Annie and I met to see what inspired us and what kinds of algorithmic designs we thought were cool. In going through examples we realized I had played with some semi-transparent ellipses that bled into each other by animating them across the screen, creating the illusion of a changing gradient. I had programmed just one, so we used our new knowledge to create multiple down the screen.

We wanted every other stream to move in opposite directions so we created two loops.

Screen Shot 2015-09-20 at 5.02.49 PM

One loop goes across the screen in one direction, and skips space in order to leave room for the streams going in the opposite direction.

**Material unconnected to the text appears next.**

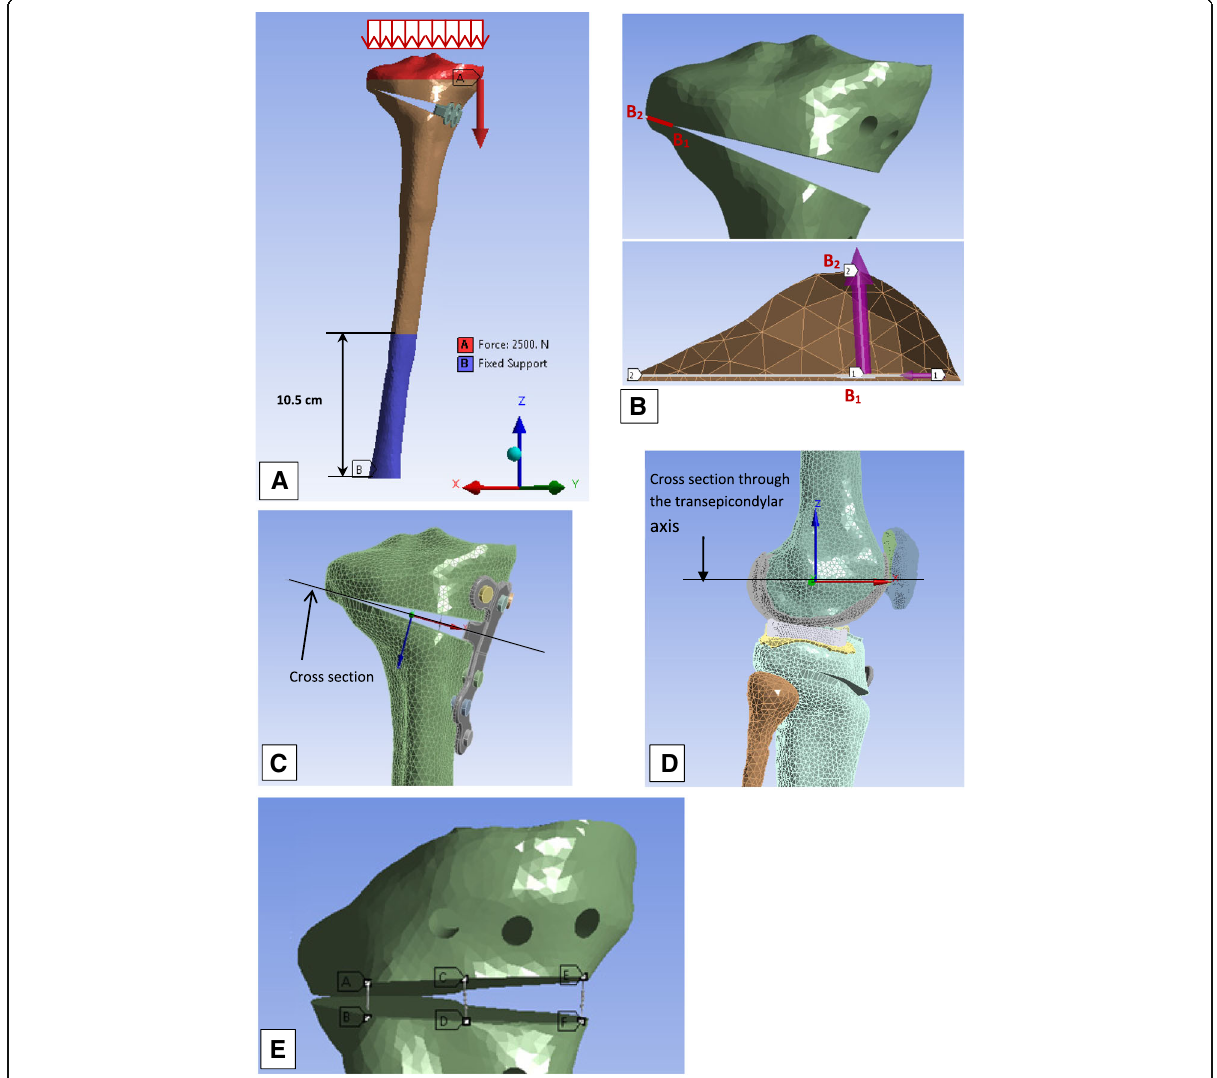
Fig. 2 Loading, boundary conditions and analyses: a Loading and boundary conditions of the simplified loading models. b Cross section of the contralateral cortex and path to check the stresses in the contralateral cortex; B1 and B2 were the starting point and the ending point of the path B1B2 that was chosen and on which the stress distribution was determined. c Cross section where section forces and moments were determined in order to highlight the influence of muscle forces. d Cross section passing through the transepicondylar axis that was defined in order to calculate the section forces in the knee joint. e The three weak springs ( ab, cd and ef ) that were used to quantify the micromovements of the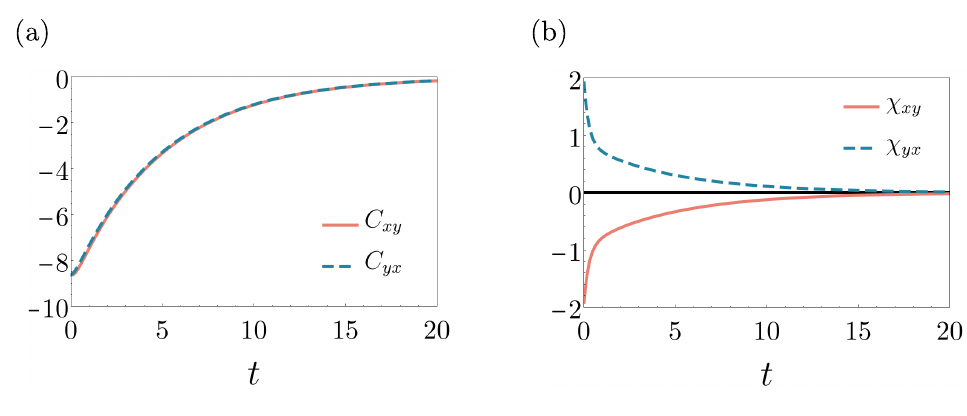
Figure 3: Cross-correlation and -response functions at criticality ( J = 1, ∆ = 1, Γ = 4, N = 100). A modified form of TRS emerges at critical- ity where correlation (panel a) and response (panel b) functions exhibit opposite parities under time-reversal transformation.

We had two variables that controlled “movement”–one that changes the direction of the streams/moving ellipses and another that changes the intensity/gradient of color. We wanted to change the direction of the stream as well as the color with each click. Since the stream oscillates between green and blue, we decided to add red in increments. We noticed strange behavior put our click command in the draw loop, which was making the program check for whether the mouse was clicked each time draw looped. We corrected this with help from Lauren for the final version, but you can play with our messed up version here.

Our button changes color to reveal the instruction “Push” when you scroll over. Annie made some adjustments that made the button look better, like centering the text to the button, which I didn’t know you could do.

Screen Shot 2015-09-20 at 5.31.46 PM

For the final version, we also changed the degree of redness that increased with each click for each stream, so that each stream changes color at a different right. I think it looks pretty cool!

There are a few things I think would continue to improve our design.

  • I would like to figure out how to start the stream at the value of windowWidth. I tried just replacing the hard-coded value (1000) with windowWidth but this broke it.
  • Sometimes after clicking you lose the stream off screen, and I can’t figure out why this would happen. When I look at the code it looks like our conditional shouldn’t allow x values to move past the screen’s ends, but it doesn’t seem to work this way.
  • I haven’t yet worked with adding in different kinds of libraries, and I think it would be cool to add sound! This could be another element that changes “direction” upon mouse clicks.